Milhares de servidores municipais da cidade de São Paulo estão em greve desde o dia 8 de março (2), numa resistência heroica e com intensas mobilizações, pela retirada do Projeto de Lei (PL) 621/16, do prefeito Dória (PSDB), que modifica a alíquota do desconto previdenciário de 11 para 19% do salário dos servidores. Um aumento real de 72% no desconto. Isso quando tramita na mesma Câmara de Vereadores um projeto de reajuste salarial ao funcionalismo de 0,01%.
Trata-se de uma verdadeira provocação de Dória, seguindo a orientação da política de arrocho decorrente do ajuste fiscal promovido pelo governo ilegítimo de Temer a mando do mercado financeiro.
O que Dória quer fazer é dar o exemplo, derrotando os servidores e impondo o retrocesso salarial.
Por sua vez, os servidores de todo o país, e mesmo os trabalhadores da iniciativa privada, junto com seus sindicatos, devem prestar a mais ampla solidariedade aos grevistas paulistanos, afinal, o que está em jogo com a aprovação do PL 621 é a investida para impor aos assalariados o peso de uma alegada crise da previdência pública que justifique avançar sobre os salários.

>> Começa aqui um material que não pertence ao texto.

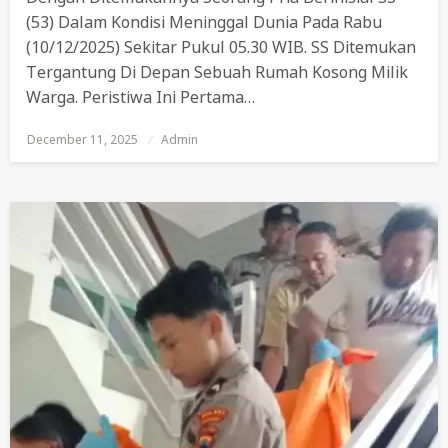
(53) Dalam Kondisi Meninggal Dunia Pada Rabu
(10/12/2025) Sekitar Pukul 05.30 WIB. SS Ditemukan
Tergantung Di Depan Sebuah Rumah Kosong Milik
Warga. Peristiwa Ini Pertama…
December 11, 2025
Posted
Admin
On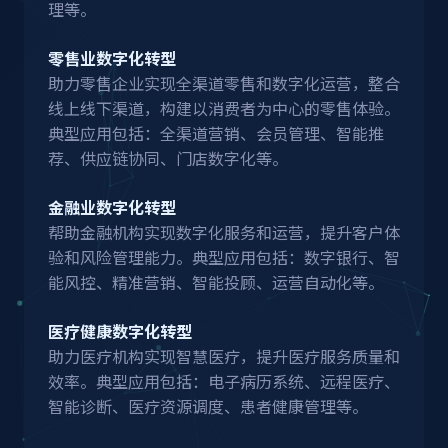
理等。
零售业数字化转型
助力零售企业实现全渠道零售和数字化运营，整合
线上线下渠道，构建以消费者为中心的零售体验。
典型应用包括：全渠道营销、会员管理、智能推
荐、供应链协同、门店数字化等。
金融业数字化转型
帮助金融机构实现数字化服务和运营，提升客户体
验和风险管理能力。典型应用包括：数字银行、智
能风控、精准营销、智能投顾、运营自动化等。
医疗健康数字化转型
助力医疗机构实现智慧医疗，提升医疗服务质量和
效率。典型应用包括：电子病历系统、远程医疗、
智能诊断、医疗资源调度、患者健康管理等。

É hora de unidade pelos direitos e pela democracia. Foi o que se viu na reação popular ao assassinato da vereadora Marielle, do PSOL, com atos e manifestações por todo o país, onde predominaram os gritos de “Fora Temer”, “Fim da intervenção no Rio”, “desmilitarização da polícia militar”. A execução de Marielle não pode ficar sem resposta, numa situação onde a intervenção militar no Rio só fez aumentar a sensação de impunidade da polícia e das milícias, com novas mortes de jovens pobres como em Maricá.
Os ataques fascistas à caravana Lula no Rio Grande do Sul, Santa Catarina e Paraná, tentando tumultuar e impedir os atos previstos mostra o clima de intranquilidade de certos setores da direita, frustrados com a não prisão de Lula depois que o STF decidiu acatar o habeas corpus de seus advogados, evitando seu encarceramento imediato.

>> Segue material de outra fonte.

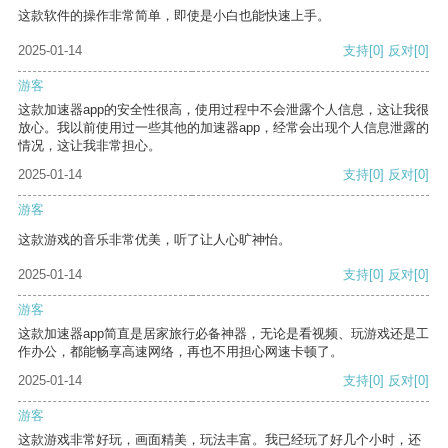
这款软件的操作非常简单，即使是小白也能快速上手。
2025-01-14
支持
[0]
反对
[0]
游客
这款加速器app的安全性很高，使用过程中不会泄露个人信息，这让我很
放心。我以前使用过一些其他的加速器app，经常会出现个人信息泄露的
情况，这让我非常担心。
2025-01-14
支持
[0]
反对
[0]
游客
这款游戏的音乐非常优美，听了让人心旷神怡。
2025-01-14
支持
[0]
反对
[0]
游客
这款加速器app简直是居家旅行必备神器，无论是看视频、玩游戏还是工
作办公，都能畅享高速网络，再也不用担心网速卡顿了。
2025-01-14
支持
[0]
反对
[0]
游客
这款游戏非常好玩，画面精美，玩法丰富。我已经玩了好几个小时，还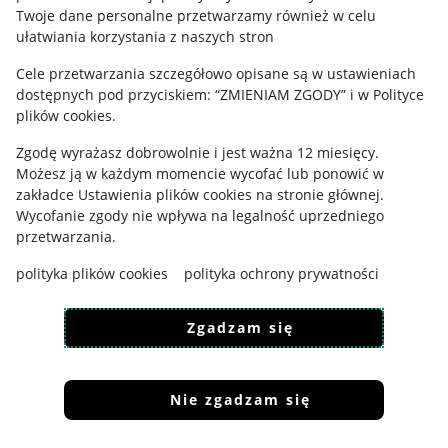
Polityka plików "cookies"
Twoje dane personalne przetwarzamy również w celu
ułatwiania korzystania z naszych stron
Ustawienia plików "cookies"
Cele przetwarzania szczegółowo opisane są w ustawieniach
Udostępnianie lokalizacji
dostępnych pod przyciskiem: “ZMIENIAM ZGODY” i w Polityce
Informacje dla Aktu o Usługach Cyfrowych
plików cookies.
Zgodę wyrażasz dobrowolnie i jest ważna 12 miesięcy.
Pobierz aplikację
Możesz ją w każdym momencie wycofać lub ponowić w
zakładce
Ustawienia plików cookies
na stronie głównej.
Wycofanie zgody nie wpływa na legalność uprzedniego
przetwarzania.
polityka plików cookies
polityka ochrony prywatności
Zgadzam się
Nie zgadzam się
Korzystanie z serwisu oznacza akceptację
regulaminu
.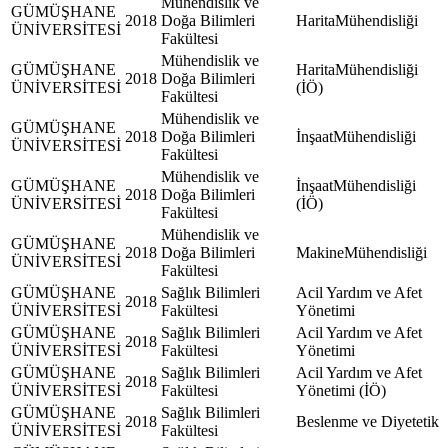
Mühendislik ve
GÜMÜŞHANE
2018
Doğa Bilimleri
HaritaMühendisliği
ÜNİVERSİTESİ
Fakültesi
Mühendislik ve
GÜMÜŞHANE
HaritaMühendisliği
2018
Doğa Bilimleri
ÜNİVERSİTESİ
(İÖ)
Fakültesi
Mühendislik ve
GÜMÜŞHANE
2018
Doğa Bilimleri
İnşaatMühendisliği
ÜNİVERSİTESİ
Fakültesi
Mühendislik ve
GÜMÜŞHANE
İnşaatMühendisliği
2018
Doğa Bilimleri
ÜNİVERSİTESİ
(İÖ)
Fakültesi
Mühendislik ve
GÜMÜŞHANE
2018
Doğa Bilimleri
MakineMühendisliği
ÜNİVERSİTESİ
Fakültesi
GÜMÜŞHANE
Sağlık Bilimleri
Acil Yardım ve Afet
2018
ÜNİVERSİTESİ
Fakültesi
Yönetimi
GÜMÜŞHANE
Sağlık Bilimleri
Acil Yardım ve Afet
2018
ÜNİVERSİTESİ
Fakültesi
Yönetimi
GÜMÜŞHANE
Sağlık Bilimleri
Acil Yardım ve Afet
2018
ÜNİVERSİTESİ
Fakültesi
Yönetimi (İÖ)
GÜMÜŞHANE
Sağlık Bilimleri
2018
Beslenme ve Diyetetik
ÜNİVERSİTESİ
Fakültesi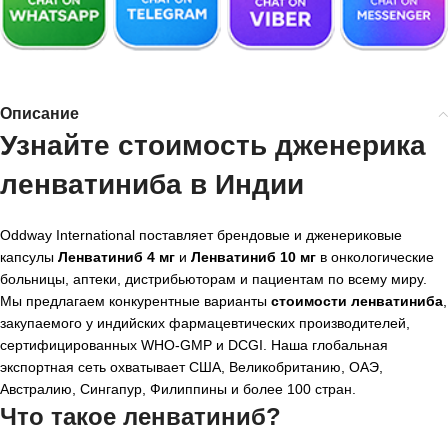
Описание
Узнайте стоимость дженерика
ленватиниба в Индии
Oddway International поставляет брендовые и дженериковые
капсулы
Ленватиниб 4 мг
и
Ленватиниб 10 мг
в онкологические
больницы, аптеки, дистрибьюторам и пациентам по всему миру.
Мы предлагаем конкурентные варианты
стоимости ленватиниба
,
закупаемого у индийских фармацевтических производителей,
сертифицированных WHO-GMP и DCGI. Наша глобальная
экспортная сеть охватывает США, Великобританию, ОАЭ,
Австралию, Сингапур, Филиппины и более 100 стран.
Что такое ленватиниб?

É preciso compreender que a decisão do STF, que ainda vai julgar o mérito do habeas corpus no dia 4 de abril, não foi nada mais que o reconhecimento de um direito previsto em lei. A surpresa é que o STF, como instituição que apoiou e encobriu as ilegalidades do golpe, não pôde desta vez atropelar a própria constituição. Não porque o STF tenha mudado sua natureza reacionária (o bate-boca entre Barroso e Gilmar Mendes escancarou as entranhas desse poder!), mas porque a insatisfação popular com o assassinato de Marielle, o descrédito das instituições apodrecidas, a situação de Lula estar em primeiro lugar disparado nas pesquisas eleitorais, a greve dos servidores de SP, tudo isso tornava imprevisível a reação popular à prisão de Lula.
Neste momento, é preciso ir às ruas em atos unitários (como foram os atos contra o assassinato de Marielle) por Fora Temer Já; apuração e punição do assassinato de Marielle, não à prisão de Lula e o direito de ser candidato; fim da intervenção militar no Rio; revogação da reforma trabalhista; anulação da Lei do Ensino Médio e da EC 95; contra a privatização da Eletrobras e o desmonte da Petrobras; por democracia e o direito de organização e manifestação.

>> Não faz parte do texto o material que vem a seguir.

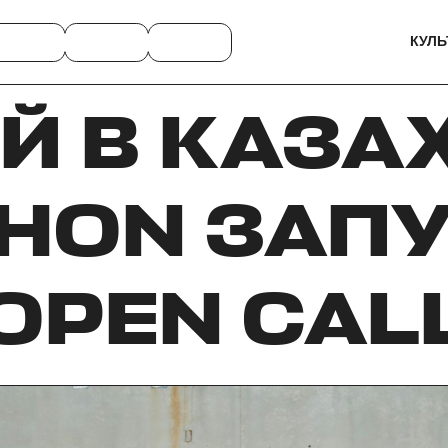
КУЛЬ
Й В КАЗА
HON ЗАП
OPEN CAL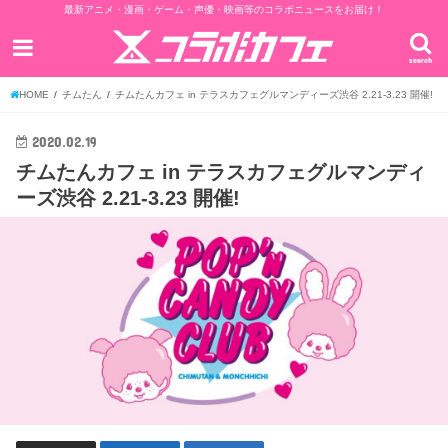
最新アニメ・漫画・ゲーム・声優・映画等のコラボニュースをお届け！
search
HOME
チムたん
チムたんカフェ in テラスカフェグルマンディーズ渋谷 2.21-3.23 開催!
2020.02.19
チムたんカフェ in テラスカフェグルマンディ
ーズ渋谷 2.21-3.23 開催!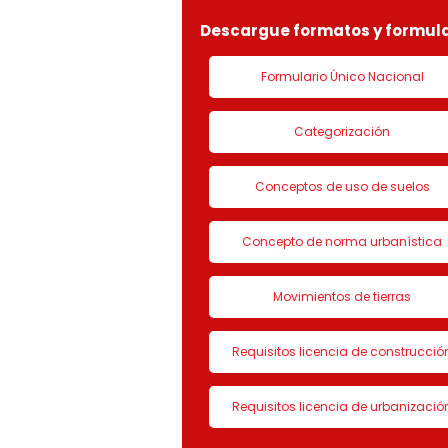
Descargue formatos y formula
Formulario Único Nacional
Categorización
Conceptos de uso de suelos
Concepto de norma urbanística
Movimientos de tierras
Requisitos licencia de construcció
Requisitos licencia de urbanizació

As primeiras demonstrações desta unidade devem ter como medidas:
- A imediata solidariedade com a greve dos servidores da cidade de São Paulo;
- Uma firme posição pelo direito de Lula e do PT realizarem livremente os atos e comícios da Caravana Lula, como parte do direito democrático de todas as organizações dos trabalhadores, políticas e sindicais, poderem se organizar e manifestar-se sem as ameaças de grupos de direita ou da própria polícia.
Anísio G. Homem
(1) Na foto Manuela (PcdoB), Lula (PT) e Boulos (PSOL), no último ato da Caravana Lula pelo Sul, em Curitiba.
(2) Depois deste editorial estar impresso a Câmara de Vereadores de SP, por pressão de uma grande manifestação unitária dos servidores municipais, resolveu retirar de pauta por 120 dias o PL 621/16, numa grande vitória para a luta do funcionalismo e uma derrota para o prefeito Dória.